**What to do**
From the entries that follow, gather each line holding the word "ring".

**Extracted data**
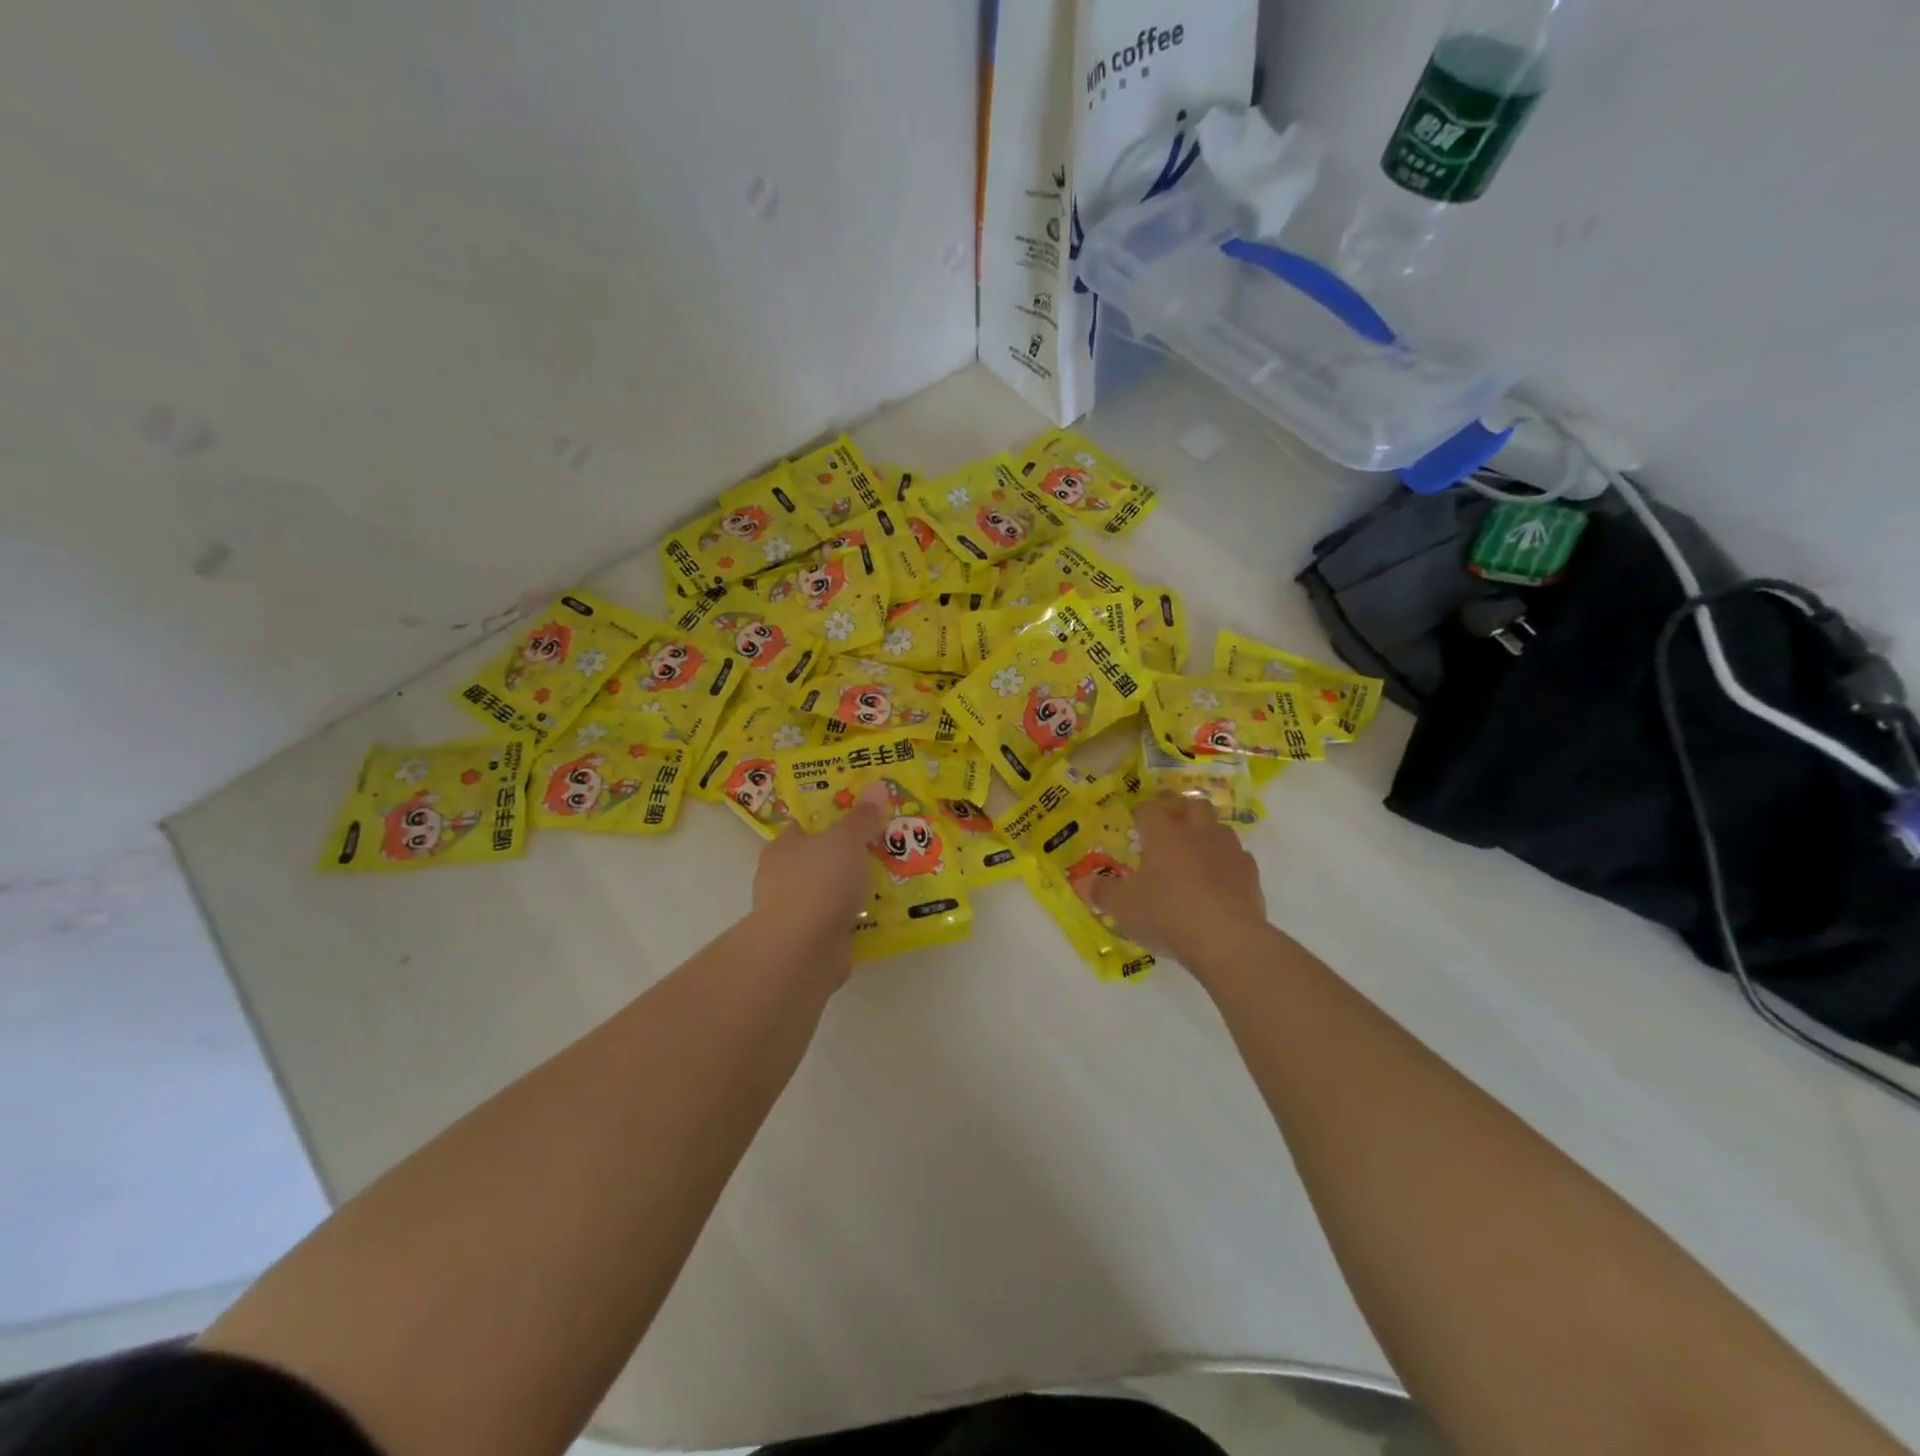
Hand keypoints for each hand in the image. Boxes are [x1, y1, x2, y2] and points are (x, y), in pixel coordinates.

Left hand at [750, 783, 889, 959]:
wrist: (802, 951)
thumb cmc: (818, 882)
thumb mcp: (846, 840)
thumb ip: (862, 818)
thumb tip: (878, 787)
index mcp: (784, 846)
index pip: (807, 824)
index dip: (833, 816)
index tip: (863, 812)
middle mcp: (783, 876)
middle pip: (821, 856)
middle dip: (850, 852)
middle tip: (886, 842)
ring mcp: (796, 910)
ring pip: (831, 889)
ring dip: (855, 886)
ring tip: (893, 876)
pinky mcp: (811, 938)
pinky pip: (839, 917)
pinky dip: (857, 914)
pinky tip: (883, 910)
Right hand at [1081, 795, 1267, 967]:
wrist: (1227, 940)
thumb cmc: (1166, 915)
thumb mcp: (1123, 908)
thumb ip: (1102, 892)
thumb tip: (1083, 882)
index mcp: (1163, 834)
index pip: (1149, 809)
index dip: (1140, 814)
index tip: (1135, 826)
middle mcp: (1197, 832)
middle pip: (1192, 804)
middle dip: (1181, 811)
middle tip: (1169, 830)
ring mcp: (1228, 850)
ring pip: (1219, 828)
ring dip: (1207, 835)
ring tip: (1195, 855)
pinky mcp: (1250, 873)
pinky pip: (1237, 857)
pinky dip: (1227, 863)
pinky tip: (1219, 882)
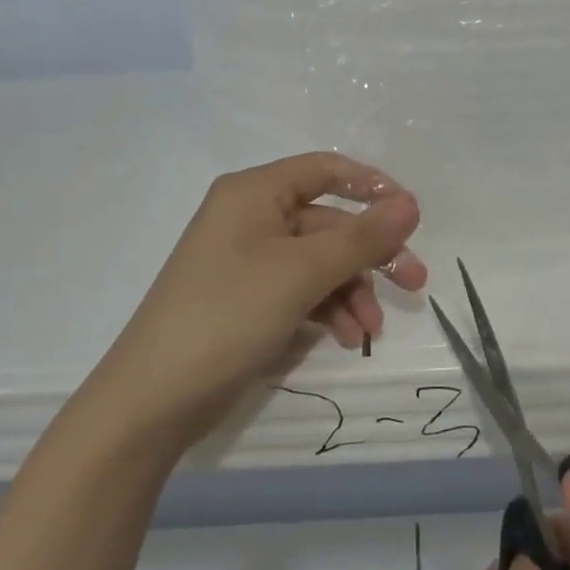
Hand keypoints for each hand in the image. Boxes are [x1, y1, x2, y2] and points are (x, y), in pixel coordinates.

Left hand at [97, 152, 424, 445]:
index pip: (325, 169)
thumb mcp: (301, 272)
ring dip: (351, 292)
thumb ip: (361, 238)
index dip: (372, 186)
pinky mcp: (248, 300)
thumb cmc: (228, 315)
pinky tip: (344, 339)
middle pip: (328, 222)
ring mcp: (247, 261)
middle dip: (370, 255)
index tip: (411, 217)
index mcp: (254, 192)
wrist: (153, 400)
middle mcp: (250, 217)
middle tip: (415, 284)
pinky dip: (327, 311)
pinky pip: (300, 291)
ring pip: (319, 262)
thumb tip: (411, 203)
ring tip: (369, 332)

**Your solution**
ring mcp: (796, 910)
ring pip: (831, 889)
ring dip: (855, 886)
ring tip: (893, 876)
ring mcp: (1228, 850)
ring pip: (1219, 828)
ring dip: (1207, 835)
ring tip: (1195, 855)
ring dip: (351, 292)
ring mcp: (247, 261)
ring pip: (319, 262)
ring tip: (369, 332)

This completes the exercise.